Translate this sentence from the passage below on Charles Binet-Sanglé into French: "He was decorated Knight of the Legion of Honour in 1912 and promoted Officer of the same order in 1922."

Passage provided:
++++++++

French military doctor and psychologist

Charles Binet-Sanglé (4 July 1868 – 14 November 1941) was a French military doctor and psychologist, who notably was the first to broadly and thoroughly question the mental health of Jesus, which he did in his four-volume work La Folie de Jésus. It sparked controversy and particularly affected conservative Christians. Albert Schweitzer, among others, referred to this work in his medical dissertation Die psychiatrische Beurteilung Jesu: Darstellung und Kritik (The Psychiatric Study of Jesus: Exposition and Criticism, 1913). Schweitzer writes in his booklet Out of My Life and Thoughts, referring to Charles Binet-Sanglé and other authors dealing with the mental health of Jesus:

Now I had to complete a year of practical work as an intern in the hospitals and to write my thesis for the doctorate. As my subject I chose a critical review of all that had been published about the mental illness from which Jesus was supposed to have suffered.

In the main I was concerned with the works of De Loosten, William Hirsch, and Binet-Sangle. In my studies on the life of Jesus I had documented that he lived in the world of contemporary Judaic thought, which seems fantastic to us now, with the expectation of the end of the world and the appearance of a supernatural Messianic Kingdom. I was immediately reproached for making Him a visionary, or even a person under the sway of delusions. Now my task was to decide whether, from a medical standpoint, this peculiar Messianic consciousness of His was in any way bound up with some psychic disturbance.
— (p. 107)

His other most influential work, Le Haras Humain (The Human Stud-Farm), suggested that euthanasia was necessary in some cases, and that a eugenic institute must be founded to encourage education of the improvement for the human race. The book was heavily censored in France.

He was decorated Knight of the Legion of Honour in 1912 and promoted Officer of the same order in 1922.

++++++++

Extracted data:
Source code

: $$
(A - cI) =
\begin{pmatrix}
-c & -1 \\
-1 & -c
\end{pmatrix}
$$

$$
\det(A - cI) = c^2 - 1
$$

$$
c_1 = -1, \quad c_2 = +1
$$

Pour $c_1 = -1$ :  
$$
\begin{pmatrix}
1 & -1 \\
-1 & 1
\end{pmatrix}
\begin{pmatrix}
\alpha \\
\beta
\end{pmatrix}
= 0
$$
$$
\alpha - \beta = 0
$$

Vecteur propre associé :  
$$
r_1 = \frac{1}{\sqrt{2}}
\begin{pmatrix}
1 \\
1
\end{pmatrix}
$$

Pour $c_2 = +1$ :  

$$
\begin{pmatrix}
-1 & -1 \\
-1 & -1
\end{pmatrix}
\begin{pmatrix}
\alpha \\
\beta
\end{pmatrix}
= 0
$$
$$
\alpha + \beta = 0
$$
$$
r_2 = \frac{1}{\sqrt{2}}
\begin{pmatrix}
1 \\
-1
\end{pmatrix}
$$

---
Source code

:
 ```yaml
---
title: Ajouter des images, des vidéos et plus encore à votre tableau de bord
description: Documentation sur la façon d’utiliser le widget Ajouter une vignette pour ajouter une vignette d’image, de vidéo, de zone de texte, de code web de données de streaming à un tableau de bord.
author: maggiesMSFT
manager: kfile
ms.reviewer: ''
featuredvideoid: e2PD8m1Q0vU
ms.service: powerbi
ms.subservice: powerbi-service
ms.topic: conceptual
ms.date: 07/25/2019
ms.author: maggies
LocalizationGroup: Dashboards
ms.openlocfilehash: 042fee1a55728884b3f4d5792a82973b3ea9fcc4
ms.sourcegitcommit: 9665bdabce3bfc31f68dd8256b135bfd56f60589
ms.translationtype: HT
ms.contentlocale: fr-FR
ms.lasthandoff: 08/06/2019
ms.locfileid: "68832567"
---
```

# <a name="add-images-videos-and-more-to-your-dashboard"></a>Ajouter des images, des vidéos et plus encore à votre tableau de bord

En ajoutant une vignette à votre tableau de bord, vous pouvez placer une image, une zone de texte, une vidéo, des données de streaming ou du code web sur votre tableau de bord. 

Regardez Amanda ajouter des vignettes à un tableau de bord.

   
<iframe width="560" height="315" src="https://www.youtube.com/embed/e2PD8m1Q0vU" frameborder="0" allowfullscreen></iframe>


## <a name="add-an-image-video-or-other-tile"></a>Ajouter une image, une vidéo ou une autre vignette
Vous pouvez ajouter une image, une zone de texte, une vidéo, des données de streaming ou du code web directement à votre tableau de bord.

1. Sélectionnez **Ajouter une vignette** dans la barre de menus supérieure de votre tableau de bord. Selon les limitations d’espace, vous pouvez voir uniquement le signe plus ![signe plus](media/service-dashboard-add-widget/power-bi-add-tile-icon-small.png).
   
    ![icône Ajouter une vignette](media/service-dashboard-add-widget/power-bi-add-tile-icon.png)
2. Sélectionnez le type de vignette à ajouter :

++++++++

Response to this exercise: Il a été fait chevalier de la Légion d'honneur en 1912 et promu officier du même ordre en 1922.